Kátia Abreu
Quanto pode o Estado?
Atrás de cada gasto público alinham-se interesses diretos e indiretos, que vão reagir; impossível agradar a todos
Qualquer pessoa que se disponha a examinar o panorama das democracias contemporâneas vai perceber duas coisas: o crescimento ininterrupto das demandas que as populações colocam para o Estado e a evidente e cada vez maior incapacidade do Estado de satisfazer essas demandas. Do encontro dessas duas realidades antagônicas, nasce um visível e perigoso mal-estar com a democracia e as instituições.
Ao empurrar os Estados desenvolvidos para o limite extremo de sua capacidade de gastar e de intervir, a crise financeira de 2008 expôs a fragilidade a que chegaram os regimes de bem-estar social. Agora, aos poucos vai se formando um consenso de que, para preservar a democracia e a harmonia social, será preciso reinventar o Estado e os governos, bem como renegociar o contrato social que está implícito no funcionamento das democracias de massa contemporâneas.
Em nenhum Estado moderno há ainda espaço político para aumento expressivo de impostos e elevação do endividamento. Além de insustentável em termos financeiros, isso pode significar um verdadeiro assalto às gerações futuras, que serão chamadas a pagar mais impostos contando com menos serviços, para pagar as dívidas que lhes deixaram seus pais.
A pergunta que se apresenta é: os sistemas políticos democráticos serão capazes de, na ausência de algum choque desestabilizador, realizar uma tarefa dessa dimensão?
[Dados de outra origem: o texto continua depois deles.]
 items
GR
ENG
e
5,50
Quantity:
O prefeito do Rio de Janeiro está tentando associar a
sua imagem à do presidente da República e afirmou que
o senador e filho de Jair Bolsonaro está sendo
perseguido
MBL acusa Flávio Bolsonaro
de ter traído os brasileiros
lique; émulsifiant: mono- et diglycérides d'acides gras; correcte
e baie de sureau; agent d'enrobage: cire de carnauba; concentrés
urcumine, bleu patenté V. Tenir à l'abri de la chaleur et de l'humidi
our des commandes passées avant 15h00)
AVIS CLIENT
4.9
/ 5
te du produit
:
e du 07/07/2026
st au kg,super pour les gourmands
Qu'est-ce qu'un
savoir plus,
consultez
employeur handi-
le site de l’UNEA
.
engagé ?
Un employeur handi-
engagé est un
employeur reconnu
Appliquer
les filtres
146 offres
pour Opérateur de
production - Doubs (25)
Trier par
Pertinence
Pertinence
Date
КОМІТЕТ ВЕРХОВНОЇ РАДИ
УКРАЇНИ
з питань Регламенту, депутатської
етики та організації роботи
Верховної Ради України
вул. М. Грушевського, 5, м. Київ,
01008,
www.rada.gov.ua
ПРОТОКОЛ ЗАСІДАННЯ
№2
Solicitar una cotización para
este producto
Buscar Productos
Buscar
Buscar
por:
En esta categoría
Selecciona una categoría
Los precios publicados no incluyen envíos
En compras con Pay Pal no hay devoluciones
A maioria das pessoas sensatas é pessimista quanto a isso.
A relação entre governo e sociedade nas democracias neste início de século está se tornando complexa e turbulenta. A grande promessa da democracia a partir do fim da Segunda Guerra Mundial era que o Estado propiciaria uma melhoria constante no padrão de vida de todos e que o crescimento econômico seria o modo padrão de funcionamento das economias. Isso foi verdade durante quase 50 anos.
Mas os fatores que produziram o alto crescimento das últimas décadas esgotaram-se e é muito possível que estejamos ingressando numa fase de crescimento estruturalmente mais baixo.
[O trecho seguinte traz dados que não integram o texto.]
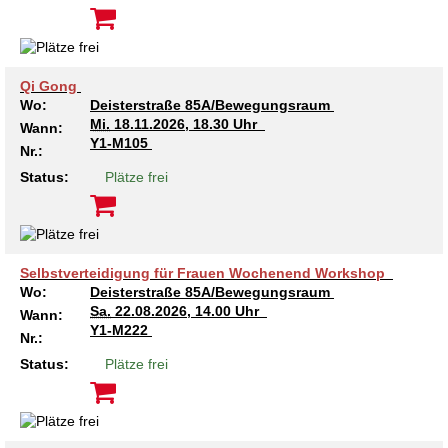
Kindertagesstätte Johannes-Lau-Hof
Kindertagesstätte Herbartstraße
Kindertagesstätte Klaus-Müller-Kilian-Weg /
Kindertagesstätte Hiltrud-Grote-Weg
“Mäuseburg” / Familienzentrum
Qi Gong
Kindertagesstätte König-Ludwig-Straße
Kindertagesstätte Ibykusweg / Familienzentrum
Wo:
Deisterstraße 85A/Bewegungsraum
Mi.
18.11.2026, 18.30 Uhr
Wann:
Y1-M105
Nr.:
Kindertagesstätte Langes Feld “Deisterspatzen”
Kindertagesstätte Johannes-Lau-Hof
Status:
Plätze frei
Kindertagesstätte Moorlilienweg /
Kindertagesstätte Kapellenbrink /
Familienzentrum
Familienzentrum
Kindertagesstätte Petermannstraße /
Kindertagesstätte Klaus-Müller-Kilian-Weg /
Familienzentrum
“Mäuseburg” / Familienzentrum
Selbstverteidigung für Frauen Wochenend Workshop
Wo:
Deisterstraße 85A/Bewegungsraum
Kindertagesstätte Pfarrlandplatz
Kindertagesstätte König-Ludwig-Straße
Sa.
22.08.2026, 14.00 Uhr
Wann:
Y1-M222
Nr.:
Kindertagesstätte Rosenbergstraße
Kindertagesstätte Langes Feld “Deisterspatzen”
Status:
Plätze frei
Krippe Schleswiger Straße
Kindertagesstätte Levester Straße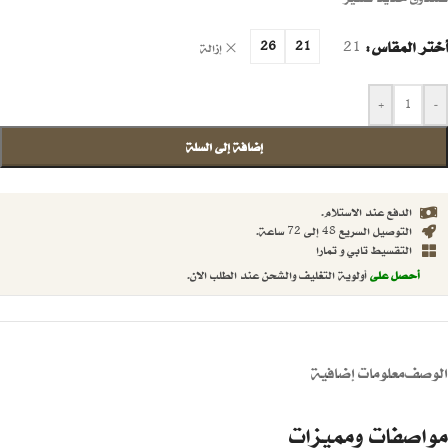
أختر المقاس
21
26
21
إزالة
+
-
إضافة إلى السلة
الدفع عند الاستلام.
التوصيل السريع 48 إلى 72 ساعة.
التقسيط تابي و تمارا
أحصل على
أولوية التغليف والشحن عند الطلب الان.
الوصف
معلومات إضافية
مواصفات ومميزات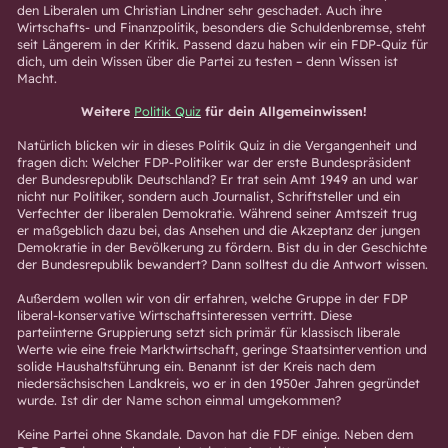
den Liberalen um Christian Lindner sehr geschadet. Auch ihre
Wirtschafts- und Finanzpolitik, besonders die Schuldenbremse, steht
seit Längerem in der Kritik. Passend dazu haben wir ein FDP-Quiz für
dich, um dein Wissen über die Partei zu testen – denn Wissen ist
Macht.
Weitere
Politik Quiz
für dein Allgemeinwissen!
Natürlich blicken wir in dieses Politik Quiz in die Vergangenheit und
fragen dich: Welcher FDP-Politiker war der erste Bundespräsident
der Bundesrepublik Deutschland? Er trat sein Amt 1949 an und war
nicht nur Politiker, sondern auch Journalist, Schriftsteller und ein
Verfechter der liberalen Demokratie. Während seiner Amtszeit trug
er maßgeblich dazu bei, das Ansehen und die Akzeptanz der jungen
Demokratie in der Bevölkerung zu fördern. Bist du in der Geschichte
der Bundesrepublik bewandert? Dann solltest du die Antwort wissen.
Außerdem wollen wir von dir erfahren, welche Gruppe in der FDP
liberal-konservative Wirtschaftsinteressen vertritt. Diese
parteiinterne Gruppierung setzt sich primär für klassisch liberale
Werte wie eine freie Marktwirtschaft, geringe Staatsintervention und
solide Haushaltsführung ein. Benannt ist der Kreis nach dem
niedersächsischen Landkreis, wo er in den 1950er Jahren gegründet
wurde. Ist dir der Name schon einmal umgekommen?
Keine Partei ohne Skandale. Davon hat die FDF einige. Neben dem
Se é assim, temos de nos preparar para mudanças em vários campos da vida, inclusive no papel e no modo de atuação do Estado.
O Brasil, querendo ou não, participa da mesma sorte do mundo. Por isso, temos de ser honestos conosco e com os cidadãos e reconhecer que os recursos do Estado brasileiro estão muito próximos de seu limite. Eles não são suficientes para atender a todas as demandas que surgem na sociedade e são processados sem nenhum senso crítico pelo nosso sistema político.
A política, infelizmente, tem sido uma mera vocalizadora das pressões sociais, não se atrevendo nunca a avaliá-las e qualificá-las. Todos tremem diante da invocação de um novo direito e se esquecem de que tudo que for concedido tem, antes, que ser produzido.
A grande maioria da população não parece disposta a pagar mais impostos. Mas, contraditoriamente, as mesmas maiorias reclamam mais e melhores serviços públicos, o que implica mais gastos públicos. Nossa dívida pública bruta já é elevada e, portanto, já passou da hora de a sociedade e o sistema político se prepararem para a difícil tarefa de fazer escolhas.
Atrás de cada gasto público alinham-se muitos interesses diretos e indiretos, que vão reagir. Mas agradar a todos durante todo o tempo é impossível. Aumentar todos os gastos e não diminuir nenhum é o caminho mais curto para o colapso fiscal, a inflação e a desorganização da economia.
Os psicólogos modernos nos ensinam que a imagem que as pessoas fazem do mundo é, frequentemente, muito diferente da realidade. A tarefa de um sistema político virtuoso é ser uma espécie de tradutor dessas complexidades e mediador do diálogo permanente entre as instituições e o povo. Sempre que têm acesso à verdade, as sociedades são capazes de sacrifícios e renúncias, de que o mundo moderno já deu tantas provas.
Para diminuir a distância entre o possível e o impossível, e mesmo para tornar possível o desejável, os políticos no Brasil precisam tomar consciência da realidade e ter a coragem de agir em consonância com ela.